→ INPUT DATA:
%%
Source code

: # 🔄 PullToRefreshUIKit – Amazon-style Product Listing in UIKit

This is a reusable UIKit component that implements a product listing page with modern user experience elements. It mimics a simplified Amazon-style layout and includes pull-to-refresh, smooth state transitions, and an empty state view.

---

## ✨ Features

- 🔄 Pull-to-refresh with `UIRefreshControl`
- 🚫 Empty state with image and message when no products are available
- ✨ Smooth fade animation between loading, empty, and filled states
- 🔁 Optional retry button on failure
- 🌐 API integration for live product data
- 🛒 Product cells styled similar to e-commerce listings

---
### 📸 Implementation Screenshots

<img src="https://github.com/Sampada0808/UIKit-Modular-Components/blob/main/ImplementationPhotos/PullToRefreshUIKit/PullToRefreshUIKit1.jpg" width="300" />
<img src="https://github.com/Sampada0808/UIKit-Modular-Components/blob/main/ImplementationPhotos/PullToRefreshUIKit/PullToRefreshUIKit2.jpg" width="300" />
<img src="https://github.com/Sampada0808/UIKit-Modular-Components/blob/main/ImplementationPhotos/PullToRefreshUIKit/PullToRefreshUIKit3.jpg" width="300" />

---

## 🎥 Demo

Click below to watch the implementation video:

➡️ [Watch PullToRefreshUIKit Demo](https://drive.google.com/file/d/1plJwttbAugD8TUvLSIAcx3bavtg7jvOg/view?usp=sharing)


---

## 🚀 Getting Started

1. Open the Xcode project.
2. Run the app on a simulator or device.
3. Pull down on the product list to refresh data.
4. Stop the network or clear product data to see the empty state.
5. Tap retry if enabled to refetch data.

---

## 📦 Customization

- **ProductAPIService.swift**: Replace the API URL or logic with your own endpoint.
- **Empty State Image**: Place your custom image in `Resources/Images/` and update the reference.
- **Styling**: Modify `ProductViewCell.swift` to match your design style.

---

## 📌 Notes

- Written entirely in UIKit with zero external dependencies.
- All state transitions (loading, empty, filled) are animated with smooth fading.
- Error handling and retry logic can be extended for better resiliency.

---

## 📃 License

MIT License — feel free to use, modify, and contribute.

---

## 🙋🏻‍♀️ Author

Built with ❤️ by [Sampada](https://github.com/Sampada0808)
%%
→ PROBLEM REQUIREMENTS: Your answer must be the lines from the one that contains "- Written entirely" through the last line of the entries above, copied exactly, with no other lines.

→ SOLVED PROBLEM:
- Written entirely in UIKit with zero external dependencies.
- All state transitions (loading, empty, filled) are animated with smooth fading.
- Error handling and retry logic can be extended for better resiliency.

---

## 📃 License

MIT License — feel free to use, modify, and contribute.

---

## 🙋🏻‍♀️ Author

Built with ❤️ by [Sampada](https://github.com/Sampada0808)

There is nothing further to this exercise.